[Records from a data source]
==========
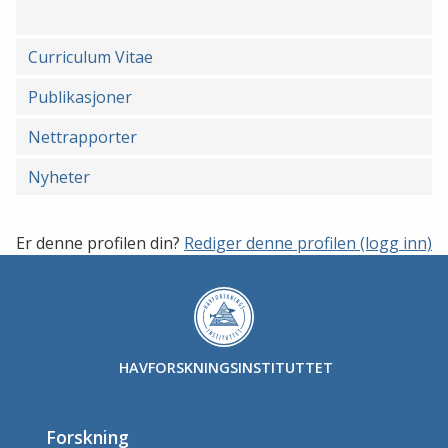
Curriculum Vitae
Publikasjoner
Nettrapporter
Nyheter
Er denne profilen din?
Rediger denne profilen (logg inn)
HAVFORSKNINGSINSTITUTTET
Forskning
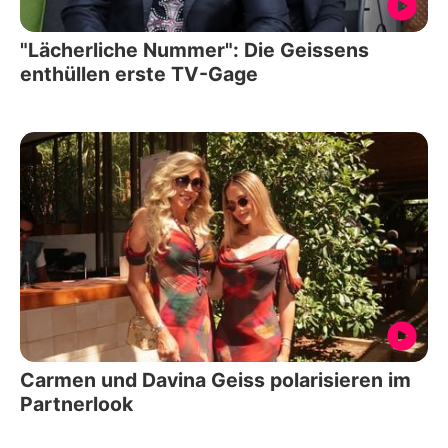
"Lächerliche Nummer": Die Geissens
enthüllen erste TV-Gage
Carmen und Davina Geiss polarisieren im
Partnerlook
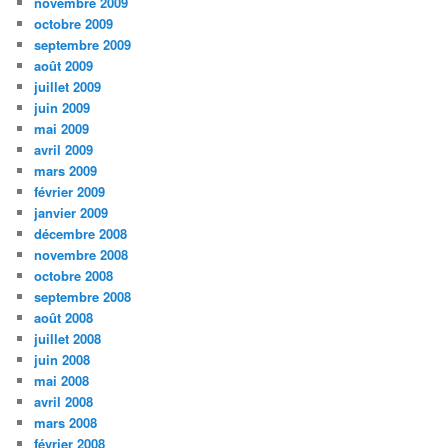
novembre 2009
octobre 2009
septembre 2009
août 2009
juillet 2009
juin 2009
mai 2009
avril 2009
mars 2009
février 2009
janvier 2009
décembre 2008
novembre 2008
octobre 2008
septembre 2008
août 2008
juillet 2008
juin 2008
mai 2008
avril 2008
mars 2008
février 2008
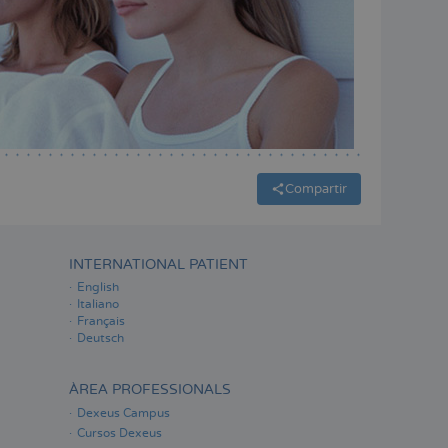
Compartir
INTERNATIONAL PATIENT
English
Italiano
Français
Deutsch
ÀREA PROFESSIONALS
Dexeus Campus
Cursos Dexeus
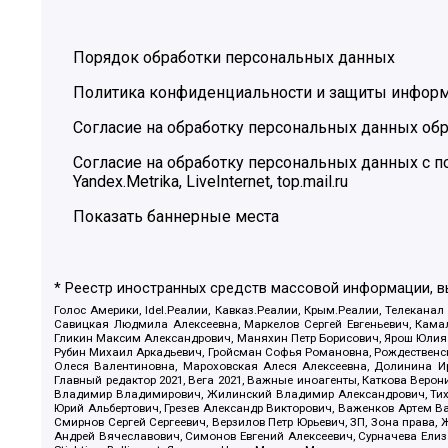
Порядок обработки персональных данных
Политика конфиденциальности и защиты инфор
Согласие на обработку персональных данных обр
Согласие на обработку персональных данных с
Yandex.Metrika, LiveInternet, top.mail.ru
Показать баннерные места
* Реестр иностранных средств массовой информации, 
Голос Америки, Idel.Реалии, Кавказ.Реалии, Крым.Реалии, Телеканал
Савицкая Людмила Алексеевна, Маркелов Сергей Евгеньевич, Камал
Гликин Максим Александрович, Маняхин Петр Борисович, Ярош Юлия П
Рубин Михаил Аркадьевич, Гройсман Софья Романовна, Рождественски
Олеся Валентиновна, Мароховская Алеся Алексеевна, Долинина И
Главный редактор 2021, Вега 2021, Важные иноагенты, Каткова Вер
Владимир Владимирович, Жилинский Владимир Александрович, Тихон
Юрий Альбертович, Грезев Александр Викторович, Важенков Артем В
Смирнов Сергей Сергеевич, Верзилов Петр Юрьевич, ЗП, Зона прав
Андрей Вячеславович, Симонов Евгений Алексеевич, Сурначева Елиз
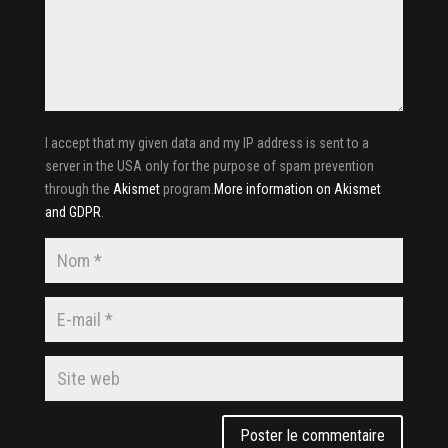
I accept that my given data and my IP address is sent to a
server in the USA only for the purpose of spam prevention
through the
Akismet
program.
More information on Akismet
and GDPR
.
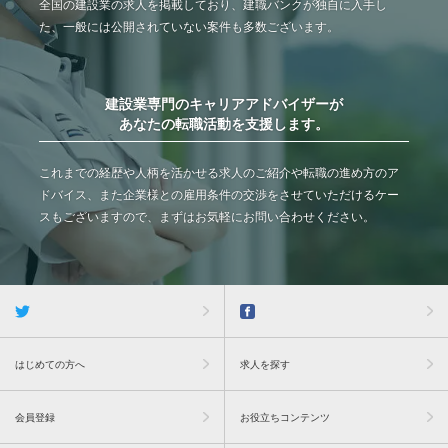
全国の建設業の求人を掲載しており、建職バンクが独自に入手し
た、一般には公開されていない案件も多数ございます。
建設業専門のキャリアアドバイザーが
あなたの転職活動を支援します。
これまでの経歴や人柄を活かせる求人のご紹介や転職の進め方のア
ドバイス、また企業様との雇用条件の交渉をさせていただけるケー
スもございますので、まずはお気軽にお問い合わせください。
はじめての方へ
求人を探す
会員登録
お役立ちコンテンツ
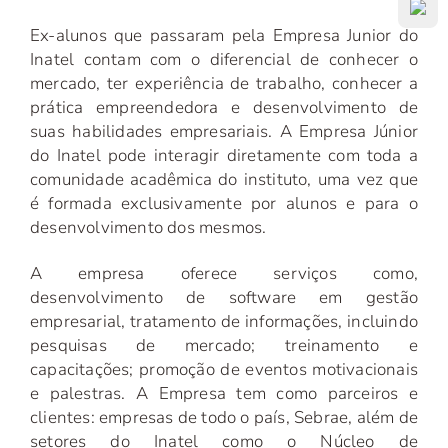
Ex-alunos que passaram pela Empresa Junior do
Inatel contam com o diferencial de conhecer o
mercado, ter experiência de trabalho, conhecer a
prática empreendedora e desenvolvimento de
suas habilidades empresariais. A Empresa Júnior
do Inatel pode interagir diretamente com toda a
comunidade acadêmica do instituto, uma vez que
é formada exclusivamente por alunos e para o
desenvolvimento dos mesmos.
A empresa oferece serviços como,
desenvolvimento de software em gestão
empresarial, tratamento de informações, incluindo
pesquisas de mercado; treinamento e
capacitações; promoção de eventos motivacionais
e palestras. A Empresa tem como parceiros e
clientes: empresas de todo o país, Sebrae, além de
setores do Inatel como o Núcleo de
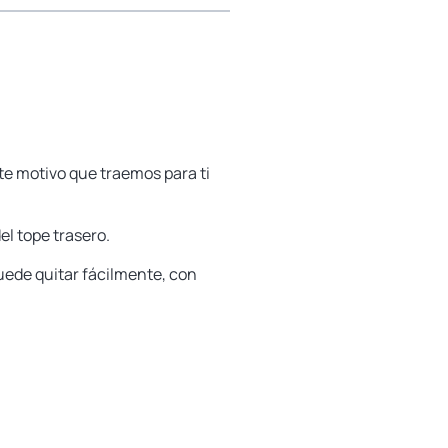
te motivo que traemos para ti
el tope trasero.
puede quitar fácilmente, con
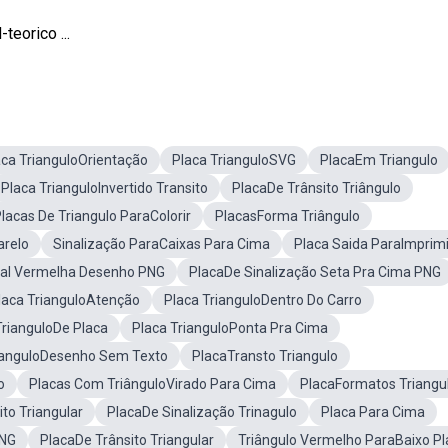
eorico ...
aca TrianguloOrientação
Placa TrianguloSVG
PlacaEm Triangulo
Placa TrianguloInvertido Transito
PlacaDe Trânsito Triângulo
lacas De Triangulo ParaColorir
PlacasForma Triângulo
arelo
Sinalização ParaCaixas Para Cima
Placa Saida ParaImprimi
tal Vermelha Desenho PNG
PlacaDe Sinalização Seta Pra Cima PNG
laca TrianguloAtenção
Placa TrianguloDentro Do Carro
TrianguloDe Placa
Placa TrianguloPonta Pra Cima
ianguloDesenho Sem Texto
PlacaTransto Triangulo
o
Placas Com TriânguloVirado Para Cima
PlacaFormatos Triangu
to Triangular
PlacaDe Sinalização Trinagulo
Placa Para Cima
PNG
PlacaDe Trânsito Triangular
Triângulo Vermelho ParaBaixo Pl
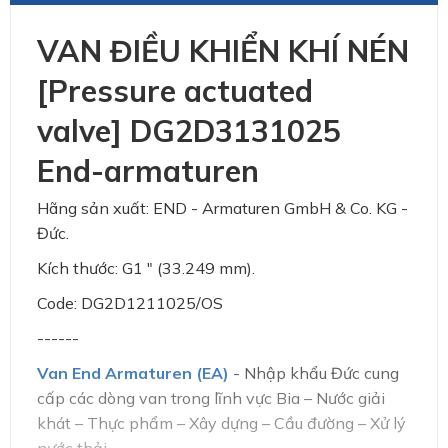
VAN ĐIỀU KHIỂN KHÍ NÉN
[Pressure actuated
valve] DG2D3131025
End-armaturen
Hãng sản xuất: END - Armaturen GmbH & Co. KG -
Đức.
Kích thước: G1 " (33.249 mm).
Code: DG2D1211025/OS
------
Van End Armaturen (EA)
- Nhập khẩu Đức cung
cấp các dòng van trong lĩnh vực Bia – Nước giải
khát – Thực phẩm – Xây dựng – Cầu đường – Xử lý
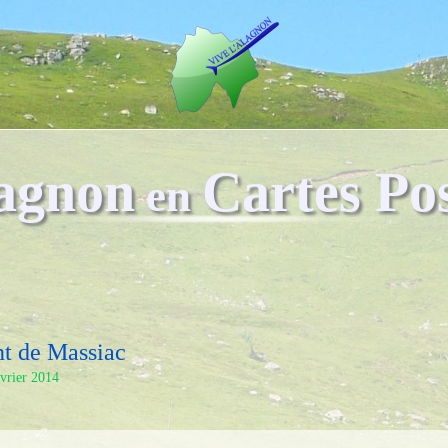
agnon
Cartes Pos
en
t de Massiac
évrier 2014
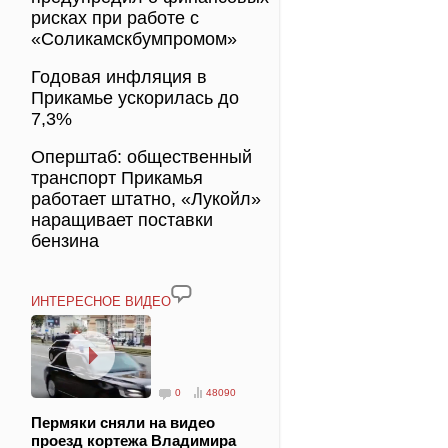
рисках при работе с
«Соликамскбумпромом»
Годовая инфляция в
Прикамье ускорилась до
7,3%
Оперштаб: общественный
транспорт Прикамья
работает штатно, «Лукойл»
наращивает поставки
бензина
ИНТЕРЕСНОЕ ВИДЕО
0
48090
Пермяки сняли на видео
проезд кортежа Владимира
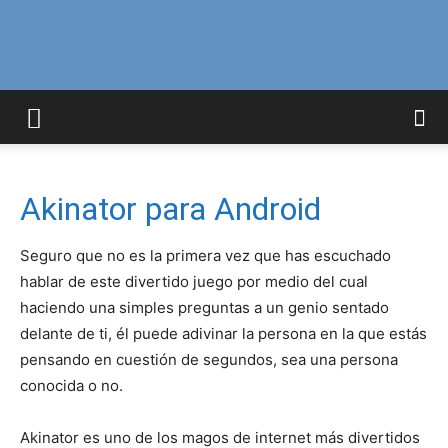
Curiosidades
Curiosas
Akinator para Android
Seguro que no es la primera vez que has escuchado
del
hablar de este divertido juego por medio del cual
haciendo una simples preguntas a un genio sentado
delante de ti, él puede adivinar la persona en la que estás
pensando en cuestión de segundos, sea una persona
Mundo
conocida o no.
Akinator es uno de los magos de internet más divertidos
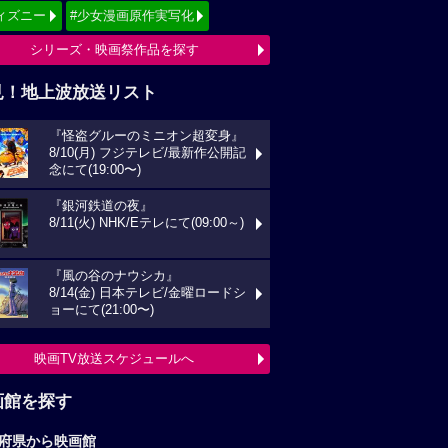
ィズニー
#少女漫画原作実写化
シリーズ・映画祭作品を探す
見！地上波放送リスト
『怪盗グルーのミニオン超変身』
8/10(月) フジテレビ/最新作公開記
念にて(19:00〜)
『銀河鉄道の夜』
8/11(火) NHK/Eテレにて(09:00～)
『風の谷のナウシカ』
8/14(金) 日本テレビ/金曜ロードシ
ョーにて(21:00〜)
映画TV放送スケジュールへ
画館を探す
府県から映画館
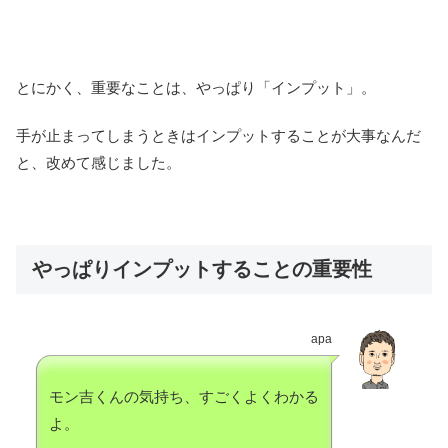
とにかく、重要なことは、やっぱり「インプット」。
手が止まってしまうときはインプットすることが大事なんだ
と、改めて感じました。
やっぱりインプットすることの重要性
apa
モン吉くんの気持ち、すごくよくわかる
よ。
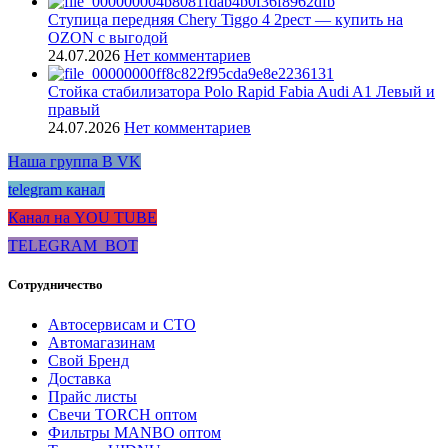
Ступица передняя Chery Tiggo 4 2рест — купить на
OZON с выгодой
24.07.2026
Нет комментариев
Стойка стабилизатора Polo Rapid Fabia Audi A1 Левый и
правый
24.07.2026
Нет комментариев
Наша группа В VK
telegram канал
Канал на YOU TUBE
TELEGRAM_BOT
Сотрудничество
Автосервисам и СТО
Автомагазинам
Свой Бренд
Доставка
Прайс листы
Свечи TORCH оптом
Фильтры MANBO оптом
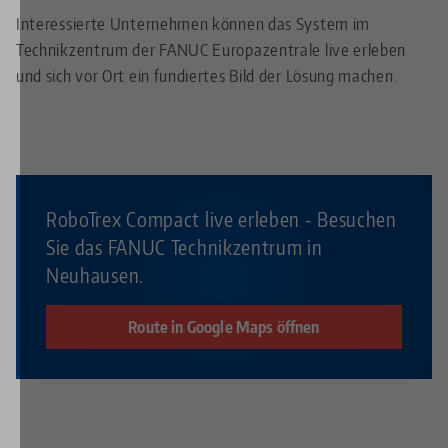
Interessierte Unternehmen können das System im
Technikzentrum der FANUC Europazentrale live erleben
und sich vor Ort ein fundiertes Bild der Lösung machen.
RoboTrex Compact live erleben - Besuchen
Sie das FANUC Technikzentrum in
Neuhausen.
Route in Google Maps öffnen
==========
● **EXERCISE BRIEF**
Copy only the lines above from the one containing "PlacaDe Sinalização Trinagulo" through the one containing "手が止まってしまうときはインプットすることが大事なんだ", both included. Leave out the pictures.

● **YOUR SOLUTION**
PlacaDe Sinalização Trinagulo
Placa Para Cima
PNG
PlacaDe Trânsito Triangular
Triângulo Vermelho ParaBaixo Pl
VAN ĐIỀU KHIỂN KHÍ NÉN
[Pressure actuated
valve] DG2D3131025
End-armaturen
Hãng sản xuất: END - Armaturen GmbH & Co. KG -
Đức.
Kích thước: G1 " (33.249 mm).
Code: DG2D1211025/OS
------
Van End Armaturen (EA)
- Nhập khẩu Đức cung
cấp các dòng van trong lĩnh vực Bia – Nước giải
khát – Thực phẩm – Xây dựng – Cầu đường – Xử lý
agnon
Cartes Pos
en
t de Massiac
évrier 2014
рисках при работе с
«Соликамскбумпромом»
Годовая инфляция в
Прикамье ускорилась до
7,3%
Оперштаб: общественный
транспорт Прикамья
работает штатно, «Лукойл»
наращивает поставки
бензина
ИНТЕРЕСНОЕ ВИДЕО
0
48090
Пермяки сняли на видео
проезд кортежа Владимира
Curiosidades
Curiosas
Akinator para Android
Seguro que no es la primera vez que has escuchado
del
hablar de este divertido juego por medio del cual
haciendo una simples preguntas a un genio sentado
delante de ti, él puede adivinar la persona en la que estás
pensando en cuestión de segundos, sea una persona
Mundo
conocida o no.
Akinator es uno de los magos de internet más divertidos
ィズニー
#少女漫画原作実写化
シリーズ・映画祭作品を探す
見！地上波放送リスト
『怪盗グルーのミニオン超変身』
8/10(月) フジテレビ/最新作公開記
念にて(19:00〜)
『銀河鉄道の夜』
8/11(火) NHK/Eテレにて(09:00～)
『風の谷のナウシカ』
8/14(金) 日本テレビ/金曜ロードシ
ョーにて(21:00〜)
映画TV放送スケジュールへ
画館を探す
府県から映画館
とにかく、重要なことは、やっぱり「インプット」。
手が止まってしまうときはインプットすることが大事なんだ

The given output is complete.